In this way, the different exchange rates between currencies that constantly vary are established. This variation occurs according to many economic variables, such as inflation and the economic growth of a country.
When carrying out operations between currencies, one speculates on the strength of one currency over another and thus obtains performance.
The foreign exchange market or Forex is the market where all the currencies in the world are bought and sold. Its function is to facilitate the transfer of purchasing power of currencies from one country to another.
The fluctuation or variation of currencies depends on three important factors:
- Interest rates.
- The country's inflation.
- The psychology of the market.
Characteristics of short-term investments with currencies:
- The oldest financial market in the world.
- Currencies can be traded 24 hours a day.
- It is the largest financial market in the world.
- A market with a lot of liquidity because of how big it is.
- How to invest in currencies and take advantage of the forex market.
Tips for investing in the short term.
You have already seen that there are several options in the financial market that you have with short-term investments. These can bring you good positive results with good profitability.But since no one is born learned, it is important that you follow the following tips that will help you avoid financial mistakes and be successful with your investments in the short term.
Diversifying is the key.
One of the most important pieces of advice in financial markets is “not to put all your eggs in one basket.” This means you have to work smart to move your money into different short-term investments.If you do not diversify, you will be increasing the risk of losing all your capital in a single transaction. Therefore, you must invest in various assets and create your own portfolio.

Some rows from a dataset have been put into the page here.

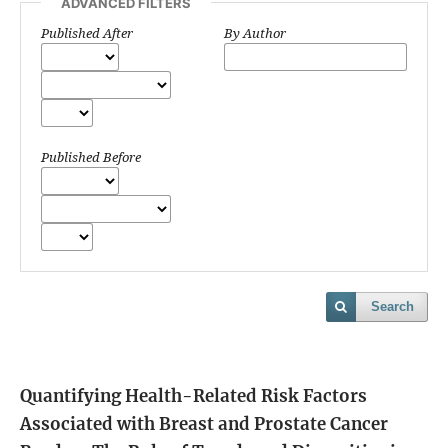
ADVANCED FILTERS
Published After
By Author
Published Before
Search
Quantifying Health-Related Risk Factors
Associated with Breast and Prostate Cancer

Find out how the market works.
It is important that you know even the smallest details and characteristics of the financial market where you are going to invest.This will serve to define your risk profile that you must assume and is one of the habits of entrepreneurial investors.
If you don't, you could be condemning your investment to failure. Be very careful when investing, because not all investment products are profitable in the short term.
Don't touch your assets:
Investments will always be a risk. For this reason you should not compromise your base money to live on, that is, your house and assets that produce your income.So, to make short-term investments you must do so with money that you do not need to live. If you do not yet have this money, you should review your savings strategies to be able to do so.